ISLAMABAD: The Supreme Court held that a civil servant on unconditional reinstatement in service is to be given all back benefits and the only exception justifying part withholding of back benefits could be that he accepted gainful employment/engaged in profitable business during the intervening period.
A two-judge bench, comprising Justice Manzoor Malik and Justice Mansoor Ali Shah, delivered this judgment in response to various petitions of Punjab Civil Servants – Muhammad Sharif, sub-inspector in Punjab Police and Roqyya Khushnood, lady traffic warden, Lahore, Riasat Ali, constable in Punjab Police, and Dr Muzaffar Nasrullah Chattha, consultant orthopedic surgeon.
The judgment, authored by Justice Mansoor, considered the entitlement of a civil servant to back benefits on his reinstatement in service after his wrongful removal or dismissal has been set-aside or on his being restored to his post after the penalty imposed on him has been set-aside.
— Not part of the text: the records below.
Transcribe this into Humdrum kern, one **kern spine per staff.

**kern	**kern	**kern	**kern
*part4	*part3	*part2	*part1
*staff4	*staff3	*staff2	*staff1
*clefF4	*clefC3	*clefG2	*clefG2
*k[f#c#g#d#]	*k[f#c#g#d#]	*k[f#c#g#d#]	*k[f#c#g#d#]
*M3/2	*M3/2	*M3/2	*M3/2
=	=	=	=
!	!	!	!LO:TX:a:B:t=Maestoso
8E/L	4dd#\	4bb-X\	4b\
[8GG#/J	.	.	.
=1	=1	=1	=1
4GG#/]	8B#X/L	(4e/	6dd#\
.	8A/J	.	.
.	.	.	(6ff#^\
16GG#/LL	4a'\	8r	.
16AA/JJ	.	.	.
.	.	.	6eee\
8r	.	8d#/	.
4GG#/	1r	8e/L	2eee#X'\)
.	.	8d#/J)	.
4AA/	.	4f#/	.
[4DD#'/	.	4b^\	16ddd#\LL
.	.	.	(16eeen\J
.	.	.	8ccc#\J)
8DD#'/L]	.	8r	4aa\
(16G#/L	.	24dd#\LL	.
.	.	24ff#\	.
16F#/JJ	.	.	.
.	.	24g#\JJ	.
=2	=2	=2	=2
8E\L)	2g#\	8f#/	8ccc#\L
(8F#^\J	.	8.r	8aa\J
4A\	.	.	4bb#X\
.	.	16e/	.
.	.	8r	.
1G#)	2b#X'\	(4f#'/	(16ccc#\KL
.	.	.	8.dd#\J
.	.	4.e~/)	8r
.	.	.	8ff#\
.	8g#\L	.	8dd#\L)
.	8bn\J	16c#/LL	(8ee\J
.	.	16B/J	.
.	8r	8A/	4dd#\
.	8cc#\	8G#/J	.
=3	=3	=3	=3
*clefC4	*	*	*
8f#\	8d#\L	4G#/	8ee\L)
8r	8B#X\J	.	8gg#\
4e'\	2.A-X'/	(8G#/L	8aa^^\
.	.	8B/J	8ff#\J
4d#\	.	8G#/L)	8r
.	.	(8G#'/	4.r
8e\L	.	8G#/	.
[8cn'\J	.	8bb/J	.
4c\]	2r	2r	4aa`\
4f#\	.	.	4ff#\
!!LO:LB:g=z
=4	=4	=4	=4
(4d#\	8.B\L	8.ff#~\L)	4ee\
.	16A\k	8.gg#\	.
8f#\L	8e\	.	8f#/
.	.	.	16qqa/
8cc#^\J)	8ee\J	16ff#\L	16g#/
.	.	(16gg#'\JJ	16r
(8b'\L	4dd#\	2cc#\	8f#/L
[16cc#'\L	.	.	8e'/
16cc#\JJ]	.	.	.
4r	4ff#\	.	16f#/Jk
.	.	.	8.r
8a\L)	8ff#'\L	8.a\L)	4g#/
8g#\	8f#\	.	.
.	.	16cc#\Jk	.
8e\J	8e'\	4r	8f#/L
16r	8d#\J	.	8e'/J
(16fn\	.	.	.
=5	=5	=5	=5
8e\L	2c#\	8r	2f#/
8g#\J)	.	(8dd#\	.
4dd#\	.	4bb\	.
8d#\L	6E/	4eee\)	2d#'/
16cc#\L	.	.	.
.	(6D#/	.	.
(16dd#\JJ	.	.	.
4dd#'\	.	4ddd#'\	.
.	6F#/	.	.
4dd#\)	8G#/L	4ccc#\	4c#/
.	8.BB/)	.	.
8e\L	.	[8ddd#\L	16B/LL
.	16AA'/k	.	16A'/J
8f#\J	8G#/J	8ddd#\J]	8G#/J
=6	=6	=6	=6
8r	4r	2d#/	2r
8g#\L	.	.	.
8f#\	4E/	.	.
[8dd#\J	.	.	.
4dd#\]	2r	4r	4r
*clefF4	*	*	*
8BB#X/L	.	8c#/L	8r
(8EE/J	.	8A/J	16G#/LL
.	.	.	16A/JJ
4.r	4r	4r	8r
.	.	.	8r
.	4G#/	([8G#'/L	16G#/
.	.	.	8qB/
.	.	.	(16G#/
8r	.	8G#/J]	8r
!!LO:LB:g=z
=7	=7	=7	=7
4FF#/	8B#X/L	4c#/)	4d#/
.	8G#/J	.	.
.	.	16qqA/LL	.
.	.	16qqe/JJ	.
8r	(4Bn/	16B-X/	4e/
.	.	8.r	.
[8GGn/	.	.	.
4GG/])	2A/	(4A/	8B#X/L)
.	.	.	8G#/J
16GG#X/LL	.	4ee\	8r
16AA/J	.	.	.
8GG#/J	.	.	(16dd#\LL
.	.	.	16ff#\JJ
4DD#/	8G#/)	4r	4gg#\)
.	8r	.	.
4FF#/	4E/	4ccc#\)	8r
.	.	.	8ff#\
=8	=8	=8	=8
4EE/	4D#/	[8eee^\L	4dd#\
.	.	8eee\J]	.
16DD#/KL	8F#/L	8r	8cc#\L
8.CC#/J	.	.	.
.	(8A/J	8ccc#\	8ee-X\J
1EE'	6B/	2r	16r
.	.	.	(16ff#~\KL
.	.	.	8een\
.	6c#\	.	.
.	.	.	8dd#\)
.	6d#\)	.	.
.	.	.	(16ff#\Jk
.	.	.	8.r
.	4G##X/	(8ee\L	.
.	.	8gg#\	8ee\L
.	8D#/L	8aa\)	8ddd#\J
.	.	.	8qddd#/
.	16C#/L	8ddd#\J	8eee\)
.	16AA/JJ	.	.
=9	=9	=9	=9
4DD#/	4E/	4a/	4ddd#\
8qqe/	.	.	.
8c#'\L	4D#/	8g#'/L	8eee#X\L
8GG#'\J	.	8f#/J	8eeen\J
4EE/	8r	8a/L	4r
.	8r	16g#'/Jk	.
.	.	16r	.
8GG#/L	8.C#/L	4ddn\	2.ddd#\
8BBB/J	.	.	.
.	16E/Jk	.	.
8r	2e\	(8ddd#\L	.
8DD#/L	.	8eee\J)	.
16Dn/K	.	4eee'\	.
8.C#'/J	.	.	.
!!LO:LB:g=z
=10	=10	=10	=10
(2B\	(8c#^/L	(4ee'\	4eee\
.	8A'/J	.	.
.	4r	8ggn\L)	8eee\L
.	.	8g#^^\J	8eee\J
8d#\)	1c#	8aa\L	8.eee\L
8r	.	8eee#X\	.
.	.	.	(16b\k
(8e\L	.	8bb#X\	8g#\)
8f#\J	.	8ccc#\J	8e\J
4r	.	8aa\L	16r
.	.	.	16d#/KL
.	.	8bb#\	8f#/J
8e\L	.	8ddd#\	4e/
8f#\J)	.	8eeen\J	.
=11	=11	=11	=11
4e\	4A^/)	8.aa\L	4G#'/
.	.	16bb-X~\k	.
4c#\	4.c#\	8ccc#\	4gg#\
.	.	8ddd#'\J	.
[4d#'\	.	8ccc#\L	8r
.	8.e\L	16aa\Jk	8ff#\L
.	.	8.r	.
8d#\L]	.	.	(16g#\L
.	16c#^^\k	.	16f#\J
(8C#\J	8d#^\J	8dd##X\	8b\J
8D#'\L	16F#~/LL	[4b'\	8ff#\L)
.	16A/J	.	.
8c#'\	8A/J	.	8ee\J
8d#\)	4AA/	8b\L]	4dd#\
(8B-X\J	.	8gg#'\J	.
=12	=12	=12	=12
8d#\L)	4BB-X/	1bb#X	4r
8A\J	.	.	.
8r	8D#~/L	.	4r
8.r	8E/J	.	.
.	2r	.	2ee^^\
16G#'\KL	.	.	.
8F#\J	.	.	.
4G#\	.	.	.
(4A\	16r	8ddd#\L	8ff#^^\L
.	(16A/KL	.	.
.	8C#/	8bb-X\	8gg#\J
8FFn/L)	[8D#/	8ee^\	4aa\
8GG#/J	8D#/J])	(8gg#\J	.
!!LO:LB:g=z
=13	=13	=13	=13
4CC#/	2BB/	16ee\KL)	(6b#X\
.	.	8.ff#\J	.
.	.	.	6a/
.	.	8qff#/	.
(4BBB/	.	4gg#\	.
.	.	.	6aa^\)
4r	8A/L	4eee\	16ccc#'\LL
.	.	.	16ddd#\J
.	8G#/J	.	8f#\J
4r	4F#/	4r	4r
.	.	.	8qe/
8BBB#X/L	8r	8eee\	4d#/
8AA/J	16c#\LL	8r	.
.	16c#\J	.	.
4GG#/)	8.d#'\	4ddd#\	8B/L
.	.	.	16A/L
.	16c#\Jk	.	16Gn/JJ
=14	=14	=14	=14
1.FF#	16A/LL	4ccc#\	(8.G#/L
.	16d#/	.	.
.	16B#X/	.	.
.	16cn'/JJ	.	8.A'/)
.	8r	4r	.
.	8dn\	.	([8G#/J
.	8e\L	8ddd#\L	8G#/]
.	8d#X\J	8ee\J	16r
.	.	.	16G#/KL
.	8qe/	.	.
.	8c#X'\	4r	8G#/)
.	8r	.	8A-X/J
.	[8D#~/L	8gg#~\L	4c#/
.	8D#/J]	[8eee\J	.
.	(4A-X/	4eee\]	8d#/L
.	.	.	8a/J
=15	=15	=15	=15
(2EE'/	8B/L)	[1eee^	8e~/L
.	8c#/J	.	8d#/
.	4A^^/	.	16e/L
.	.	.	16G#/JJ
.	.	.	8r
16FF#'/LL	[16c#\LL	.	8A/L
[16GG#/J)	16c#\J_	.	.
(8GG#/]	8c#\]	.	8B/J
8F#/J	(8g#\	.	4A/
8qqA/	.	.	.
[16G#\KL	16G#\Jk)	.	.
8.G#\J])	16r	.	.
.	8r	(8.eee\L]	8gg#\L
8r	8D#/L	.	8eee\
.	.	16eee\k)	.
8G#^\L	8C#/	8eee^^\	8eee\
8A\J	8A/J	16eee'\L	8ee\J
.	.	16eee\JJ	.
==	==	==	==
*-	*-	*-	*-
It also considered the treatment of the period spent by a civil servant away from duty (due to dismissal from service or absence from duty, etc) and the purpose and meaning of the terms such as leave without pay or leave of the kind due granted to a civil servant.
The court said that in case, the dismissal/removal of a civil servant is declared illegal for a defect in disciplinary proceedings without attending to the merits of the case, the entitlement to back benefits may be put off till the inquiry is conducted in the matter finally determining the fault of the civil servant.
It further stated that in case where there is some fault of the civil servant, including a situation where concession of reinstatement is extended to the civil servant while applying leniency or compassion or proportionality as standard and where penalty is modified but not wiped off in a way that the civil servant is restored to his position, the back benefits will be paid as determined by the authority/court.
The judgment said in case back benefits as of right are not awarded to the civil servant and he is served with any other penalty after reinstatement in service, the intervening period has to be counted for, otherwise, the interruption in the service of a civil servant may entail forfeiture of his service, therefore, the intervening period has to be regularised by treating it as an extra ordinary leave without pay or leave of the kind due or leave without pay, as the case may be.
The judgment said the regularisation of the intervening period is a totally separate matter and has no bearing on the penalty imposed upon the civil servant.
The competent authority may condone interruptions in service provided that the gaps are not due to any fault or willful act of the employee.
The service gaps are usually regularised as extraordinary leave without pay or leave of the kind due.
Terming the absence period as extraordinary leave without pay is not a punishment, rather, a treatment given to regularise the period spent away from duty.
Nor could a concession given to a civil servant that his absence from duty be treated as extraordinary leave without pay mean that major penalty imposed in the same order is wiped off.
The judgment said nevertheless the powers given to treat the period of absence as extraordinary leave without pay or leave of the kind due are to be exercised after due application of mind and considering the facts and circumstances of a case.
The judgment said that it is important to structure the discretion to be exercised by the authority or court in granting arrears of pay after the order of dismissal, removal or reduction in rank has been set-aside. This discretion is to be structured keeping in mind the constitutional provisions, the wisdom handed down by the jurisprudence evolved till date and the administrative and financial oversight envisaged under Fundamental Rule, and Civil Service Rule (Punjab) and the Esta Code.